Monday, August 6, 2007

Matheran, Maharashtra, India.

J’ai trouvé refuge, ô quelle surprise, à la bibliothèque. Un petit placard dans lequel se bousculent quelques bouquins de socio et des étudiants bruyants commentant le Times of India. Heureusement, à ma demande, le silence général se fait.
J’ai assez sommeil et les yeux légèrement gonflés, restes de fragments allergiques et d’Aerius dont je me suis bourrée tout le week-end…


Dimanche – en descendant du petit village haut perché de Matheran.
Mousson.

Nous marchons en silence le long de la voie ferrée, terre rouge.
Le ciel ne s’est pas dégagé de l’argent des nuages, mais le brouillard s’est dissipé et nous découvrons un paysage de collines boisées, de champs vert fluorescent qui s’étendent à leur sommet. Les collines sont sillonnées de cours d’eau, torrents et cascades qui suintent. La terre ne peut absorber ce trop-plein ; en contrebas, dans la vallée, une rivière court.

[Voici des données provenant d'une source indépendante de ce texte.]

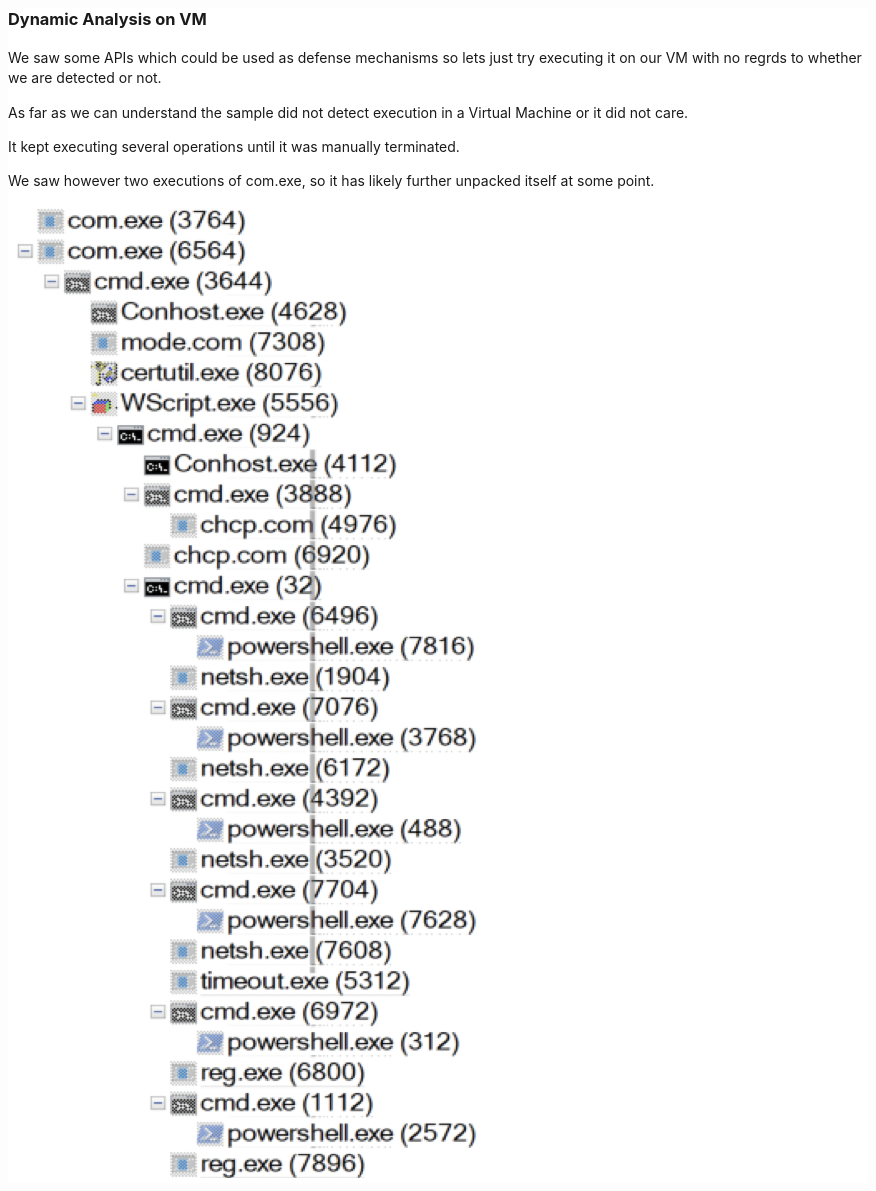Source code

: ### Dynamic Analysis on VM
We saw some APIs which could be used as defense mechanisms so lets just try executing it on our VM with no regrds to whether we are detected or not.

As far as we can understand the sample did not detect execution in a Virtual Machine or it did not care.

It kept executing several operations until it was manually terminated.

We saw however two executions of com.exe, so it has likely further unpacked itself at some point.

![image tooltip here](/images/img19.png)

Les touristes à Matheran sont nombreux, même en pleine mousson. Beaucoup semblent de riches Mumbaikiens ; il y a également des groupes scolaires, qui marchent - détrempés mais visiblement heureux - sous des trombes d’eau.
Notre point commun à tous est cette lente et chaotique redescente le long des rails, serpentants à travers la forêt.
Soudain, d’entre les arbres je sens l’air qui s’assombrit. A peine le temps de m’en faire la réflexion que d’énormes gouttes de pluie s’abattent déjà.

Nous marcherons une demi-heure sous cette pluie diluvienne.
J’ai retroussé mon bas de pyjama (seul élément resté sec de la veille) mais il s’est tout de même mouillé, et l’humidité remonte le long de mes jambes.
Je suis en tongs. Je patauge dans l’eau rouge et glacée qui ruisselle le long de la pente. Equilibre instable sur les graviers longeant la voie ferrée.

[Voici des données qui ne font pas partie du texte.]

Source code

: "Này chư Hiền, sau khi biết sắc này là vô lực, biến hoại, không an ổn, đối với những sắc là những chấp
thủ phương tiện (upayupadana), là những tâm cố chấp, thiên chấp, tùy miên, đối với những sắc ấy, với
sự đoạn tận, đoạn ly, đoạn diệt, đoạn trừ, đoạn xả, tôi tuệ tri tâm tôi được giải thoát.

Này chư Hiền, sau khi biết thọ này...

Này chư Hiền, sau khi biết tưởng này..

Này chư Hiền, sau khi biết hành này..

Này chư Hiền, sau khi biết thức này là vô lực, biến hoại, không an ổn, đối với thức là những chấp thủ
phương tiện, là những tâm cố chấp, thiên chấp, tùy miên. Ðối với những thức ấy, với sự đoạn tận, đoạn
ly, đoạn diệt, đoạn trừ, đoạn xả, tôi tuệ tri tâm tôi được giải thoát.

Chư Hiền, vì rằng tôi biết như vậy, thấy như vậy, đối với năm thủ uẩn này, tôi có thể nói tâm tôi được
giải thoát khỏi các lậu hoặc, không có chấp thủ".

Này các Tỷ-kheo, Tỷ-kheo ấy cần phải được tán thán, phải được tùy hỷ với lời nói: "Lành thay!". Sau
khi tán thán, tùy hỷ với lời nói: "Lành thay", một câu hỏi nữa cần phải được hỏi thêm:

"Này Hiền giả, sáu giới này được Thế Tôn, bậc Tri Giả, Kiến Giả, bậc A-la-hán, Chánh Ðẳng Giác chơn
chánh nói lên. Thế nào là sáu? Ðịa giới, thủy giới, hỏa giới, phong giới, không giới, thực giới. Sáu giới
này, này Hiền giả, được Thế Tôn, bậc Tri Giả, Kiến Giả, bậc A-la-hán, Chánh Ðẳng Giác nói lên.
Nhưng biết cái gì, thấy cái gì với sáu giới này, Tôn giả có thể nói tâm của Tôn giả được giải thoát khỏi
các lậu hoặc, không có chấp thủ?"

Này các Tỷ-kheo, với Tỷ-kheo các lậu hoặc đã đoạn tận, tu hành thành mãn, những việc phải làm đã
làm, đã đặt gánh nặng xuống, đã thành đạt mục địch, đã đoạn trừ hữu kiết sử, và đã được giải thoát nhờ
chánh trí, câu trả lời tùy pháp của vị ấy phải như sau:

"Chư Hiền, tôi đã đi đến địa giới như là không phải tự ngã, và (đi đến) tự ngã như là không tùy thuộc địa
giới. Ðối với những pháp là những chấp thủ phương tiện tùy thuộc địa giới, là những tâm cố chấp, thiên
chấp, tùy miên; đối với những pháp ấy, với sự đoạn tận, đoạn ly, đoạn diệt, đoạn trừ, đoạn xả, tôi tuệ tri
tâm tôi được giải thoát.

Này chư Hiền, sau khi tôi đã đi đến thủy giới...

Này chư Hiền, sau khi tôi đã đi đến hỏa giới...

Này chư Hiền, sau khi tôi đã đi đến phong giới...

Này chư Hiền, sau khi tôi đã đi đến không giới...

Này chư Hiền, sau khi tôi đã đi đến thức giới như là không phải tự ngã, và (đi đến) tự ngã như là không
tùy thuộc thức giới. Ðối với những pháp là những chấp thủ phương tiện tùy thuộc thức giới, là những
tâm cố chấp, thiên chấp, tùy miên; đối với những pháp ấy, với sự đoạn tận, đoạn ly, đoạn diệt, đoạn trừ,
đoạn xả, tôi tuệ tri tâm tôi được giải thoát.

L’eau s’abat toujours. Je ne sais s’il s’agit pour le ciel de laver les péchés de la Terre des hommes, ou s’il s’agit pour les dieux d’abattre leur divine colère sur l’ensemble des mortels… Dans tous les cas le monde n’en ressort pas plus pur ni les hommes plus contrits. Non. Nous n’en ressortons que plus misérables, et plus humides.